While I was at the AMPATH Turbo Clinic with Joe Mamlin, two patients were brought in to the clinic completely unresponsive and sick as stink. In the US, they would have been coded and brought to the ICU right away. One was an older woman abandoned by her family and found sick by her neighbors. They called an ambulance to bring her to the clinic rather than the hospital, because they knew she had no money. Joe knows the patient a little and thinks she has TB meningitis. Another young man was brought in by neighbors… they weren’t even sure of his name, so no one could find his chart or figure out his medical history. He wouldn’t respond at all. He was septic- they couldn’t get a blood pressure and barely got a pulse. These are serious medical emergencies. And they were brought into the out-patient HIV clinic. And they had to wait 3 hours before getting transported to the provincial hospital because the “ambulance” which was called decided to take 3 hours to get some petrol (i.e. get sodas and snacks and take their time coming).


A couple of such folks come into FACES each week too. What we often admit to the hospital in the US, we manage as out-patients here in Kenya because people will adamantly refuse to go to the hospital. And for good reason. Amazingly, people will do OK with outpatient management, even with limited resources. This is largely in thanks to the great care that family members and neighbors will give to sick people. For example, in the three weeks I’ve been here, I’ve seen a bunch of patients that we diagnosed with rip-roaring pulmonary or extrapulmonary TB, severe hepatitis or biliary obstruction, bacteremia, toxoplasmosis leading to hemiparesis, severe malaria… all of which we have treated as out-patients, and most of whom have come back for diligent follow-up. If you can breathe, take your oral medications and drink a little, we try to treat you as an out-patient.


It’s great to see how good out-patient and community support can heal you. It’s more affordable, and often, it works.
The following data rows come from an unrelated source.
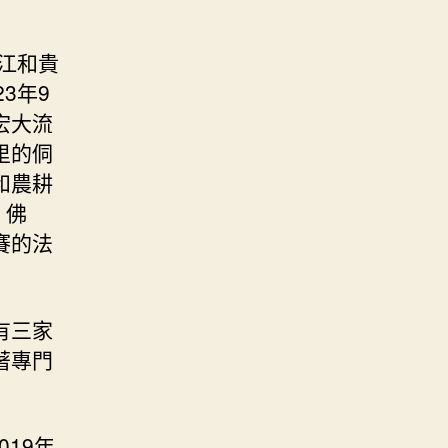
江和貴
3年9
宏大流
里的侗
和農耕
、佛
賽的法
有三家
著專門
19年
Still, some people can’t even afford the few hundred shillings for an out-patient course of medications or treatments, like the 60 year old mama with the deep foot wound. We can’t keep on providing piecemeal doses of money to cover costs. Besides, the mzungus are at the clinic only sporadically. AMPATH tries to address this by providing a large network of waived fees subsidized by a large foundation and grants, along with income-generating programs. AMPATH is unique in how well-endowed, comprehensive and wide-ranging it is. FACES is not so. And the rest of Kenya (besides Nairobi) is even less so. Despite how much AMPATH is doing, Joe Mamlin still feels like his program is a failure.


Poverty feels like a gi-normous, insurmountable problem. It is pervasive in everything we do here.


I can’t even imagine agitating for universal health care in Kenya. The government seems too disorganized to entertain the idea. Kenya doesn’t have the leadership, vision or persistence that Cuba has. But it needs it. It needs more leaders who can use its precious few resources in creative, wide-reaching ways.


If you are a good health care provider here, you are an anti-poverty worker.